There are plenty of foods you can eat to get the recommended amount of zinc you need without the addition of supplements. Be mindful of these zinc-packed foods as well. You don’t want to add too much zinc to your diet and have excess in your body.

Zinc Supplements

If you suffer from hypertension, consult your healthcare provider before taking zinc supplements. It is important to check whether any additional supplements will interact with your medication.

In addition, you should make sure you don’t get more zinc than you need through supplements.

Here at Shealy-Sorin Wellness we recommend a zinc supplement as part of a basic vitamin & supplement regimen to bolster the immune system and provide proper levels of zinc. 

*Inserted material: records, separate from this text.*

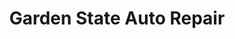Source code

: ---
title: "Garden State Auto Repair"
url: /little-silver/garden-state-auto-repair/
shop: car repair
---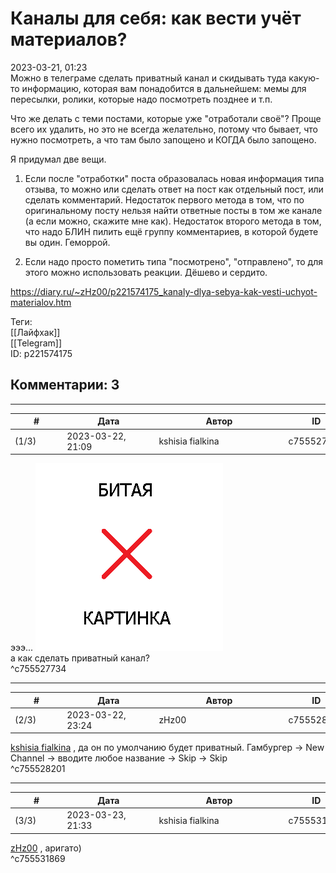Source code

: Каналы для себя: как вести учёт материалов?
===========================================

  
2023-03-21, 01:23  
 Можно в телеграме сделать приватный канал и скидывать туда какую-то информацию, которая вам понадобится в дальнейшем: мемы для пересылки, ролики, которые надо посмотреть позднее и т.п.   
   
 Что же делать с теми постами, которые уже "отработали своё"? Проще всего их удалить, но это не всегда желательно, потому что бывает, что нужно посмотреть, а что там было запощено и КОГДА было запощено.   
   
 Я придумал две вещи.   
   
 1. Если после "отработки" поста образовалась новая информация типа отзыва, то можно или сделать ответ на пост как отдельный пост, или сделать комментарий. Недостаток первого метода в том, что по оригинальному посту нельзя найти ответные посты в том же канале (а если можно, скажите мне как). Недостаток второго метода в том, что надо БЛИН пилить ещё группу комментариев, в которой будете вы один. Геморрой.   
   
 2. Если надо просто пометить типа "посмотрено", "отправлено", то для этого можно использовать реакции. Дёшево и сердито.   
  
<https://diary.ru/~zHz00/p221574175_kanaly-dlya-sebya-kak-vesti-uchyot-materialov.htm>  
  
Теги:  
[[Лайфхак]]  
[[Telegram]]  
ID: p221574175  


Комментарии: 3
--------------

  


---



|         #         |              Дата              |                     Автор                     |           ID           |
| --- | --- | --- | --- |
| (1/3) | 2023-03-22, 21:09 | kshisia fialkina | c755527734 |

  
 эээ... ![:shy:](pics/1487.gif)   
 а как сделать приватный канал?   
 ^c755527734

---



|         #         |              Дата              |                     Автор                     |           ID           |
| --- | --- | --- | --- |
| (2/3) | 2023-03-22, 23:24 | zHz00 | c755528201 |

  
  [kshisia fialkina](https://kshisi-as-they-are.diary.ru "Don't think about white rabbit")  , да он по умолчанию будет приватный. Гамбургер -> New Channel -> вводите любое название -> Skip -> Skip   
 ^c755528201

---



|         #         |              Дата              |                     Автор                     |           ID           |
| --- | --- | --- | --- |
| (3/3) | 2023-03-23, 21:33 | kshisia fialkina | c755531869 |

  
  [zHz00](https://zHz00.diary.ru "Untitled")  , аригато)   
 ^c755531869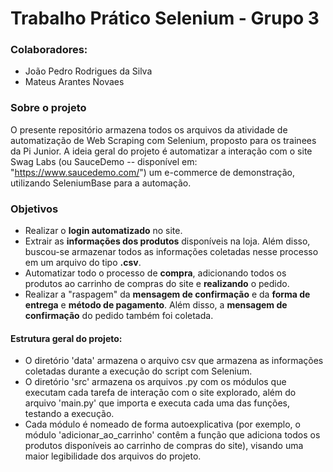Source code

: # Trabalho Prático Selenium - Grupo 3 

### Colaboradores: 
- João Pedro Rodrigues da Silva
- Mateus Arantes Novaes 

### Sobre o projeto
O presente repositório armazena todos os arquivos da atividade de automatização de Web Scraping com Selenium, proposto para os trainees da Pi Junior. 
A ideia geral do projeto é automatizar a interação com o site Swag Labs (ou SauceDemo -- disponível em: "https://www.saucedemo.com/") um e-commerce de demonstração, utilizando SeleniumBase para a automação. 

### Objetivos
- Realizar o **login automatizado** no site.
- Extrair as **informações dos produtos** disponíveis na loja. Além disso, buscou-se armazenar todos as informações coletadas nesse processo em um arquivo do tipo **.csv**. 
- Automatizar todo o processo de **compra**, adicionando todos os produtos ao carrinho de compras do site  e **realizando** o pedido.
- Realizar a "raspagem" da **mensagem de confirmação** e da **forma de entrega** e **método de pagamento**. Além disso, a **mensagem de confirmação** do pedido também foi coletada. 

#### Estrutura geral do projeto: 
- O diretório 'data' armazena o arquivo csv que armazena as informações coletadas durante a execução do script com Selenium.
- O diretório 'src' armazena os arquivos .py com os módulos que executam cada tarefa de interação com o site explorado, além do arquivo 'main.py' que importa e executa cada uma das funções, testando a execução.
- Cada módulo é nomeado de forma autoexplicativa (por exemplo, o módulo 'adicionar_ao_carrinho' contêm a função que adiciona todos os produtos disponíveis ao carrinho de compras do site), visando uma maior legibilidade dos arquivos do projeto. 
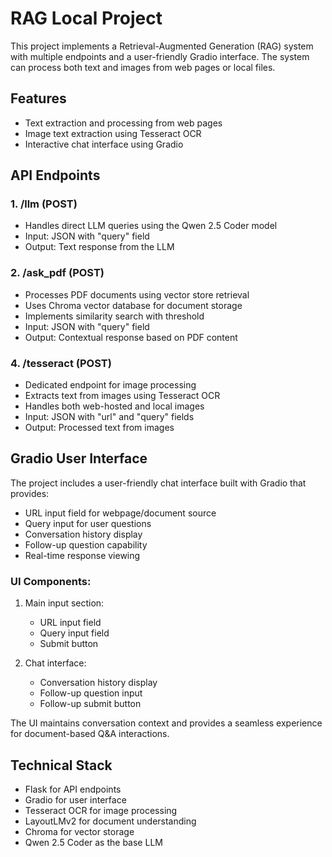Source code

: # RAG Local Project

This project implements a Retrieval-Augmented Generation (RAG) system with multiple endpoints and a user-friendly Gradio interface. The system can process both text and images from web pages or local files.

## Features

- Text extraction and processing from web pages
- Image text extraction using Tesseract OCR
- Interactive chat interface using Gradio

## API Endpoints

### 1. /llm (POST)
- Handles direct LLM queries using the Qwen 2.5 Coder model
- Input: JSON with "query" field
- Output: Text response from the LLM

### 2. /ask_pdf (POST)
- Processes PDF documents using vector store retrieval
- Uses Chroma vector database for document storage
- Implements similarity search with threshold
- Input: JSON with "query" field
- Output: Contextual response based on PDF content

### 4. /tesseract (POST)
- Dedicated endpoint for image processing
- Extracts text from images using Tesseract OCR
- Handles both web-hosted and local images
- Input: JSON with "url" and "query" fields
- Output: Processed text from images

## Gradio User Interface

The project includes a user-friendly chat interface built with Gradio that provides:

- URL input field for webpage/document source
- Query input for user questions
- Conversation history display
- Follow-up question capability
- Real-time response viewing

### UI Components:
1. Main input section:
   - URL input field
   - Query input field
   - Submit button

2. Chat interface:
   - Conversation history display
   - Follow-up question input
   - Follow-up submit button

The UI maintains conversation context and provides a seamless experience for document-based Q&A interactions.

## Technical Stack

- Flask for API endpoints
- Gradio for user interface
- Tesseract OCR for image processing
- LayoutLMv2 for document understanding
- Chroma for vector storage
- Qwen 2.5 Coder as the base LLM
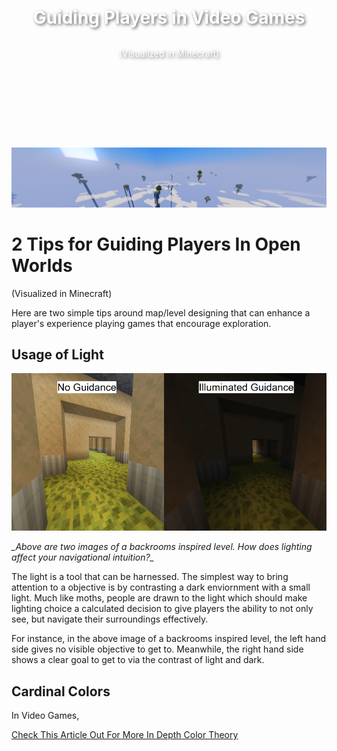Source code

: <div style="background: url('BackgroundImage1919x364.png') no-repeat center top; 
            background-size: cover; 
            height: 364px; 
            display: flex; 
            flex-direction: column; 
            justify-content: center; 
            align-items: center; 
            text-align: center; 
            color: white; 
            text-shadow: 2px 2px 5px rgba(0,0,0,0.6);">

  <h1>Guiding Players in Video Games</h1>
  <p>(Visualized in Minecraft)</p>

</div>

<p align="center">
  <img src="BackgroundImage1919x364.png" alt="Banner" width="1919">
</p>
<h1> 2 Tips for Guiding Players In Open Worlds </h1>
<p> (Visualized in Minecraft) </p>
<p> Here are two simple tips around map/level designing that can enhance a player's experience playing games that encourage exploration. </p>

<h2> Usage of Light </h2>

  <img src="Lighting840x749">
  <p> <i>_Above are two images of a backrooms inspired level. How does lighting affect your navigational intuition?_</i> </p>
The light is a tool that can be harnessed. The simplest way to bring attention to a objective is by contrasting a dark enviornment with a small light. Much like moths, people are drawn to the light which should make lighting choice a calculated decision to give players the ability to not only see, but navigate their surroundings effectively.

For instance, in the above image of a backrooms inspired level, the left hand side gives no visible objective to get to. 
Meanwhile, the right hand side shows a clear goal to get to via the contrast of light and dark.

<h2> Cardinal Colors </h2>
<p> In Video Games, </p>
<p><a href="https://www.gamedeveloper.com/design/color-in-games-an-in-depth-look-at-one-of-game-design-s-most-useful-tools">Check This Article Out For More In Depth Color Theory</a></p>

Additional benefits of zinc

Along with helping treat high blood pressure, zinc is beneficial in a variety of ways. Some of them are…

Reduces inflammation

When in excess, zinc can cause oxidative stress, but the right amount of zinc reduces the body’s oxidative stress. Oxidative stress is when there is an imbalance between free radicals and antioxidants in your body, which can lead to chronic inflammation. If the oxidative stress is reduced, that reduces swelling and inflammation.

Boosts your immune system

Zinc enhances the performance of and increases the number of T cells. The job of T cells is to help the immune system protect the body and fight off infections. The proper amount of zinc in your body helps these cells properly function, increasing the strength of your immune system as a whole.

Faster wound healing

Your body uses zinc throughout the process of healing a wound or injury. Zinc is used in these instances to help speed that process up.

Zinc is good to take for high blood pressure

Still curious if zinc is good for high blood pressure? Science believes so. And we have seen so with our patients at Shealy-Sorin Wellness with high blood pressure.  

Zinc has proven to be essential for many internal body functions. Now, it seems to be a mineral necessary to lower blood pressure as well.

To summarize, it’s been known that zinc affects blood pressure levels, but how was the question.

After years of research, it seems that zinc levels directly impact how the body excrete sodium.

The NCC, located in the kidney, is responsible for reabsorbing sodium from the liquid in your body before it’s turned to urine. When there is a zinc deficiency within the body, the kidneys handle sodium differently.

With less zinc present, the NCC is overactive which results in it pumping more sodium back into the blood.

The additional sodium leads to water retention putting a strain on your blood vessels. This strain makes it harder for your heart to pump blood throughout the body, increasing the blood pressure.

When the body has adequate amounts of zinc, the NCC isn’t as active, reducing the amount of sodium retained.

If you want to add more zinc to your diet hoping to control your blood pressure, eating foods rich in zinc is the best option, which there is a variety of.

Supplements are another option, just be sure to check with your doctor before starting them. They will be able to tell you how it will interact with your blood pressure medications.